The inevitability of the Hillary campaign has been the theme for awhile now in the MSM, but a few people are willing to dispute this assertion. Adam Nagourney of the New York Times started the ball rolling:
Yet Mrs. Clinton may be a good example of why the front-runner designation is so ephemeral. Mr. Obama has arguably outpaced her in fund-raising and crowds. Both Mr. Obama and Mr. Edwards have held their own in winning endorsements.
Mrs. Clinton may have the lead in national polls and polls in New Hampshire. But most polls show a tight three-way race in Iowa, where many Democrats consider Mr. Edwards the, um, front-runner. Anyway, polls in Iowa and New Hampshire in the fall do not tell you very much about what is going to happen in January.
The truth is, there is no evidence that the Democratic primary voters have fallen head-over-heels for Mrs. Clinton. And any event that reminds Democratic voters of the lingering concerns about her could topple her from her perch.

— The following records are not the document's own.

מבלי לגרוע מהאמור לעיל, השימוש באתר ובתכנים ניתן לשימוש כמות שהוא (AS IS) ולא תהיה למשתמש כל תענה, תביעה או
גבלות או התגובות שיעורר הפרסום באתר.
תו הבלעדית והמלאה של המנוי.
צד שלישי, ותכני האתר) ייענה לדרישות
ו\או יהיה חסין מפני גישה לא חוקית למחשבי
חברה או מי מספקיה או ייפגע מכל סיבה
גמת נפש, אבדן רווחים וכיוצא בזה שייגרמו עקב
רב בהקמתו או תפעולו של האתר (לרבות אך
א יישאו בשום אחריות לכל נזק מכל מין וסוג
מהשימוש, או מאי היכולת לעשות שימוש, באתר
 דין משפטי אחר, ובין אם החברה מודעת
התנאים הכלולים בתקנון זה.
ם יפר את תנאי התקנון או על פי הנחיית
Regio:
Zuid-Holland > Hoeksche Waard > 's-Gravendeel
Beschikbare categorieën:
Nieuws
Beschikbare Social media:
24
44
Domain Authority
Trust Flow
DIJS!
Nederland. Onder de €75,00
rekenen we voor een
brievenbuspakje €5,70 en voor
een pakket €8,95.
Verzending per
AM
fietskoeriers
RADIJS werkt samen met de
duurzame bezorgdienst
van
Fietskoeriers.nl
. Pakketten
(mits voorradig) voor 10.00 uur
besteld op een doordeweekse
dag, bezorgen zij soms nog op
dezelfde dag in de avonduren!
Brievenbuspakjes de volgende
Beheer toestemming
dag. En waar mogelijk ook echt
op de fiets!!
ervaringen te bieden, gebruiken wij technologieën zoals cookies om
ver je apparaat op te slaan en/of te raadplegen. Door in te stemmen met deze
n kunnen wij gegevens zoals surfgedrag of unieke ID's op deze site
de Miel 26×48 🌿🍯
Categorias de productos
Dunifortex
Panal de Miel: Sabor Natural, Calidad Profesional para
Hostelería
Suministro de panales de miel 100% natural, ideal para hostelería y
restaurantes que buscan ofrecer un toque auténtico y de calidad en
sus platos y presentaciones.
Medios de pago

The Real Clear Politics Blogs took up the issue and kicked it around. Jay Cost says Nagourney fails to realize that the media creates the front runner not voters:
This points to the methodological flaw of using polling data to analyze the state of the race. Polls are valuable to a point – but they really cannot be taken as independent evidence of the state of the race. This is how the media’s echo chamber is created. The media talks up one candidate over another. The polls echo this talking up back to the media. The media believes the polls offer independent evidence that justifies its talking up, and proceeds to talk up the particular candidate all the more.
This is why I refuse to ask the question that Dan Balz asked this week. The manner in which voters make a selection will change – because of all the money that candidates have. That’s when the real campaign begins, you know. It begins when the candidates start their advertising blitzes. That has only begun – and so the campaign has only begun. The fact that the media has nothing better to talk about in August than the “campaign” does not mean that there is a campaign to talk about.
Tom Bevan agrees and adds that a loss in Iowa could derail the Hillary campaign:
So it’s nuts to sit here in September and say Hillary can’t be stopped. We don’t know whether she can be stopped, and we won’t know whether she can be stopped until we get within a couple weeks of the caucuses and watch as voters start getting serious about making their choice.
[. . .]
Now consider how all of this could work against Hillary. She has massive leads in the national polls and in New Hampshire and Florida. But the one place where she’s in a real dog fight is Iowa. A win there would probably clinch the nomination. But if she enters as the national front runner and the prohibitive favorite and suffers an upset in Iowa – especially a bad one – it could cause her entire campaign to unravel. Especially if, as it looks now, the caucuses are held in very close proximity to the New Hampshire primary and she has no time to stanch the bleeding. So for all the talk of other candidates seeing Iowa as a “must win,” it may turn out that Hillary needs a win there most of all.
The doubts about Hillary will come. The question is whether anyone will position themselves to take advantage of those doubts and second guesses when the voting starts.